É uma frase interessante, mas como se faz? O que escrevi acima pode ser interessante, há um estudo essencial a fazer, tal como devem ser estudadas quais as necessidades globais de certas profissões e limitar as vagas universitárias em função das necessidades futuras e assim evitar futuros desempregados, o mesmo tem que ser feito no âmbito do trabalho, é essencial pensar qual a necessidade das produções ou serviços a 10 ou 20 anos e ver que há empresas que simplesmente não podem ser salvas e onde tem de se gastar o dinheiro não a salvá-las mas a criar alternativas para esses trabalhadores.

A criação de emprego por aumento do trabalho público está longe de ser uma ideologia que defenda, contudo em altura de crise como a que temos, pode ser parte da solução.

Os serviços de apoio ao investimento e à exportação, à internacionalização de empresas podiam viver com muito mais meios. Veja-se o exemplo das Oficinas Comerciales espanholas e veja-se o que é ter o estado a ajudar as empresas a crescer e a criar emprego onde as oportunidades existem, se for criada uma bolsa de jovens licenciados que as empresas portuguesas os possam contratar pagando parte dos custos para produzir estudos do seu interesse? Onde o direito aos mesmos é da empresa durante 6 meses e depois do estado para divulgar e potenciar mais investimento? Mais do que criação de empregos directos, esta é uma medida de emprego indirecta, onde se pode estudar formas de exportação, criação de emprego internacional, dá-se formação e experiência a jovens em ambientes internacionais, etc. Em que as empresas têm um meio "barato" para poder explorar oportunidades, o estado dá um tipo de formação profissionalizante que é inestimável para jovens qualificados e os retira de uma fila de desemprego sem estarem a produzir nada.

O que são medidas anti-recessivas de apoio ao investimento? O que será a formação profissional de desempregados de longa duração?

Imagino que não seja fácil criar soluções para pessoas com mais de 45 anos cujo saber pode ser ter passado 20 ou mais anos numa fábrica que fechou. Pode ser uma solução reavivar indústrias artesanais?
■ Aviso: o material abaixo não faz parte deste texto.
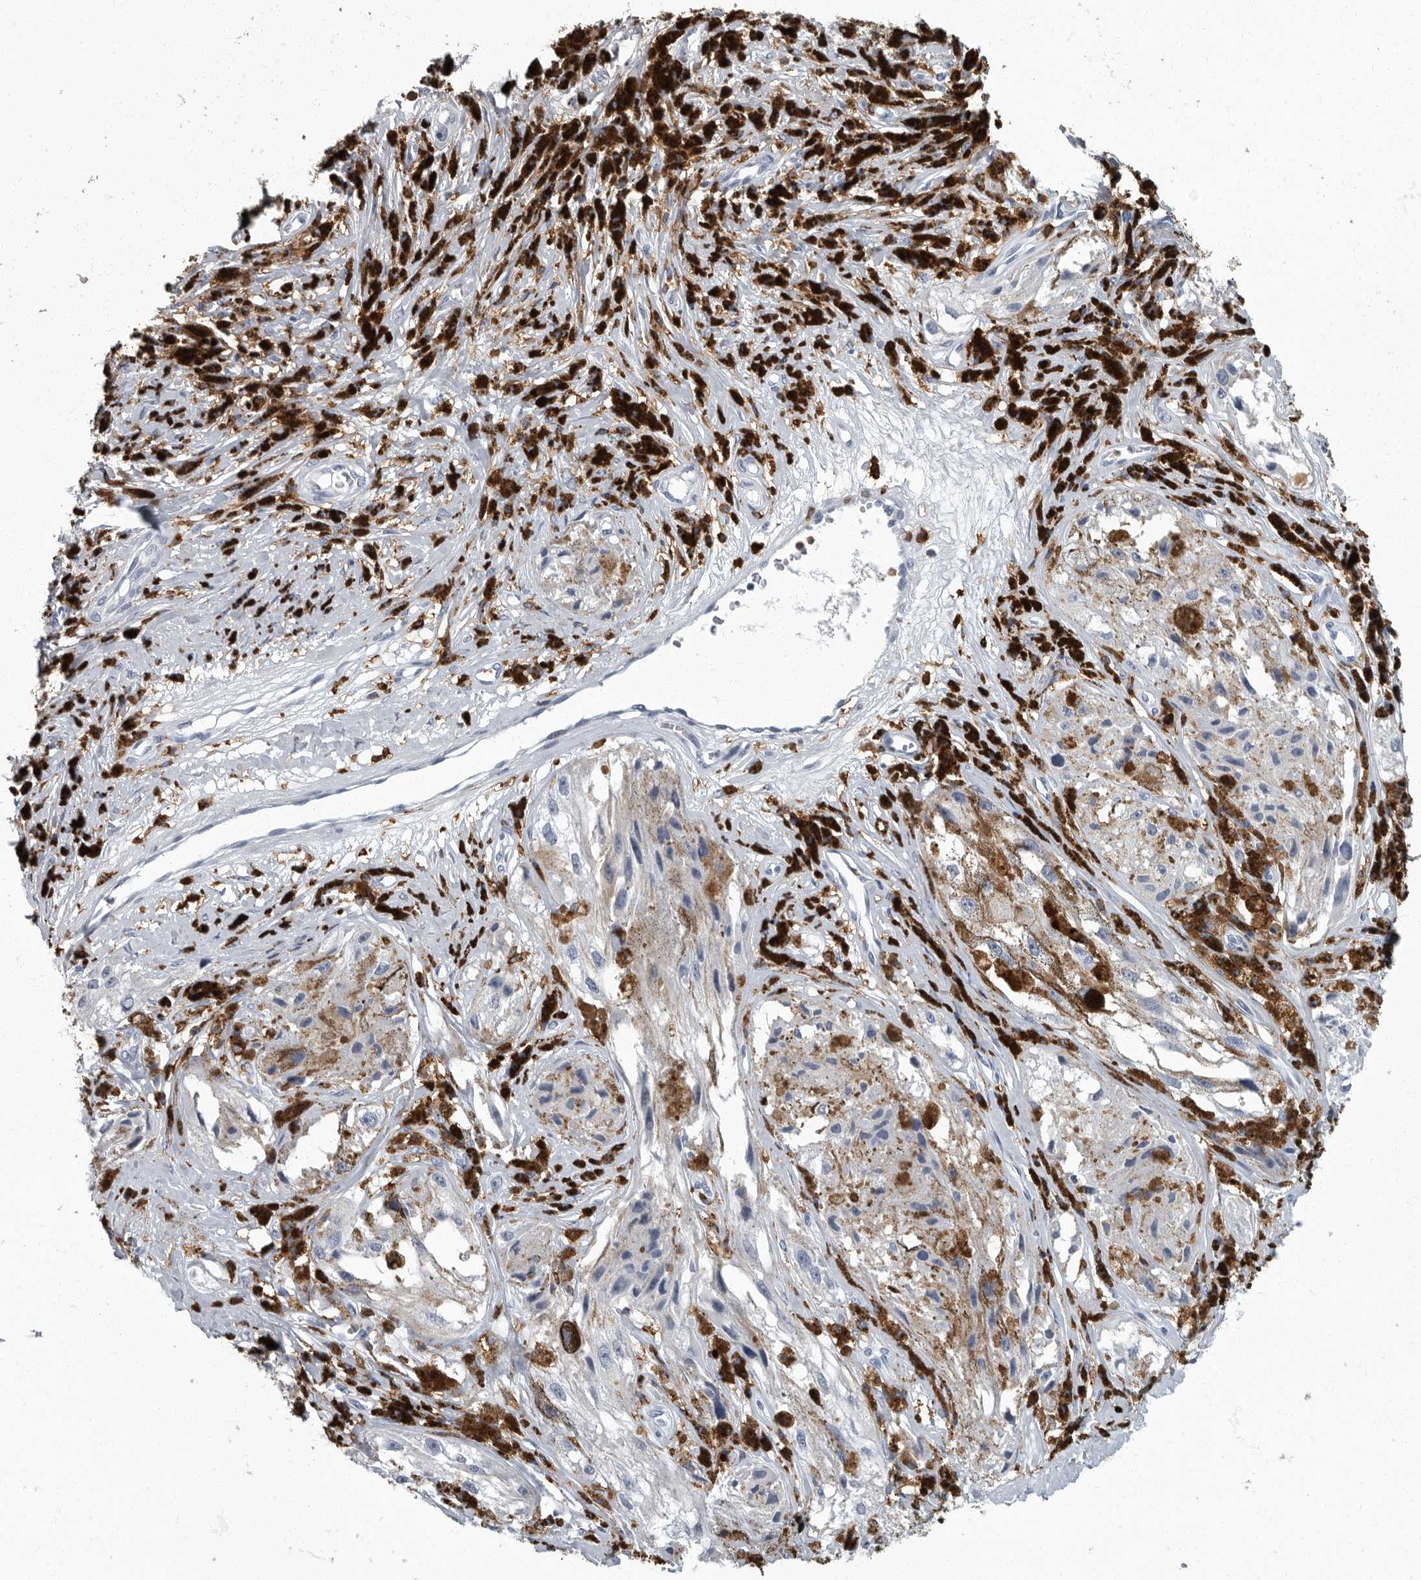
{"staining": {"intensity": "negative", "quantity": "none", "location": "none"}, "tissue": "melanoma", "cell_type": "Tumor cells", "image_type": "cancer", "snomed": [{"axis": "morphology", "description": "Malignant melanoma, NOS"}, {"axis": "topography", "description": "Skin"}], "caption": "DAB (3,3'-diaminobenzidine) immunohistochemical staining of melanoma displays no significant staining in tumor cells.", "gene": "FCER1G", "patient": {"sex": "male", "age": 88}}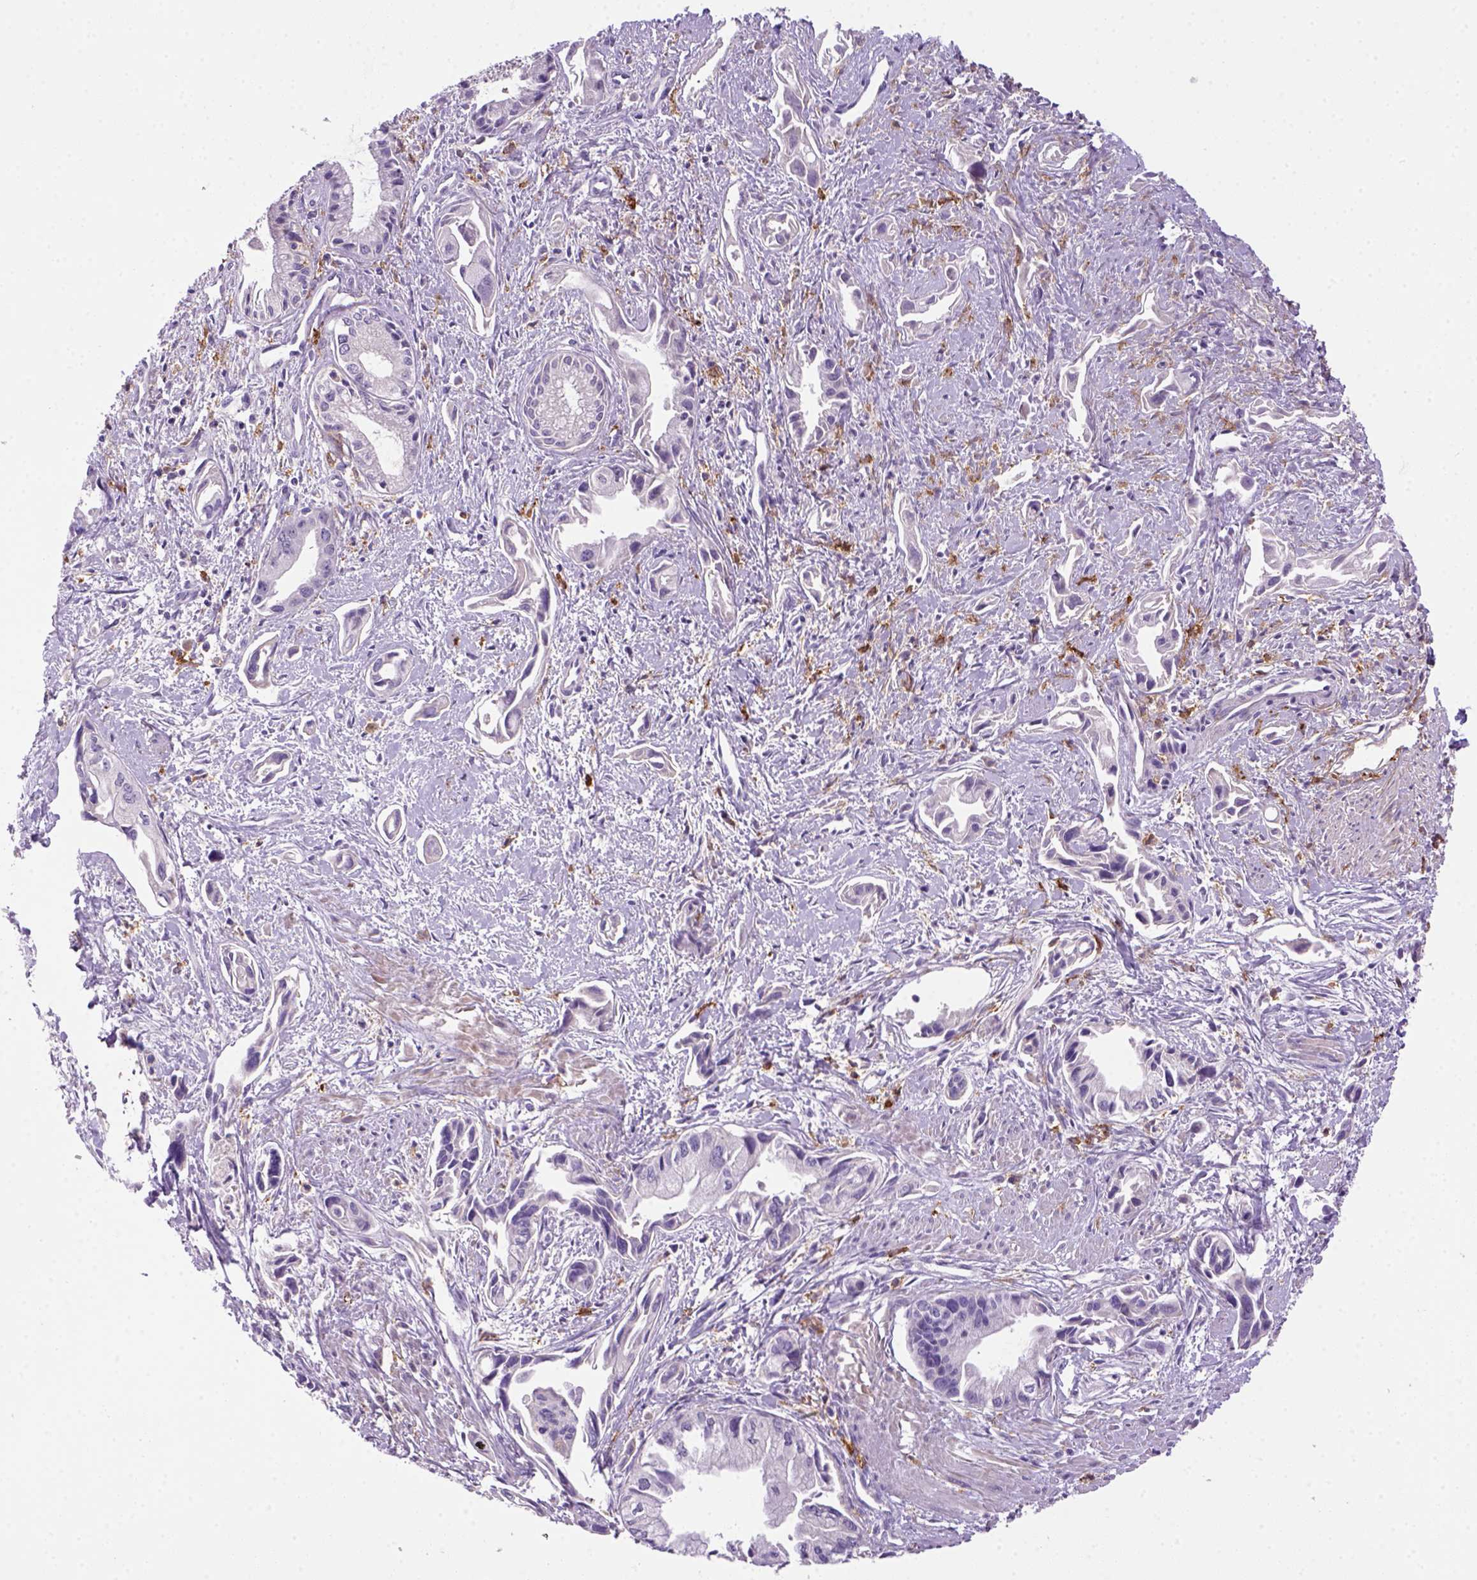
{"staining": {"intensity": "negative", "quantity": "none", "location": "none"}, "tissue": "pancreatic cancer", "cell_type": "Tumor cells", "image_type": "cancer", "snomed": [{"axis": "morphology", "description": "Adenocarcinoma, NOS"}, {"axis": "topography", "description": "Pancreas"}], "caption": "Tumor cells are negative for protein expression in human pancreatic cancer. (DAB immunohistochemistry with hematoxylin counter stain).", "gene": "CD14", "patient": {"sex": "female", "age": 61}}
Criar fundos de cultura que apoiem empresas non profit onde o objectivo é perpetuar a saber da nossa cultura? Quantos empregos uma campanha nacional destas pode criar? Vamos imaginar que se criam em média 5 empregos por freguesia para desenvolver produtos artesanais locais (a loja artesanal de cada junta de freguesia). Num país com mais de 4.000 freguesias estamos a falar de 20.000 empregos a produzir artesanato, que pode ser exportado, comprado pelas embaixadas e ICEP para feiras por esse mundo fora. Essas mesmas "lojas" podem dar formação gratuita que até pode ser comparticipada por fundos europeus.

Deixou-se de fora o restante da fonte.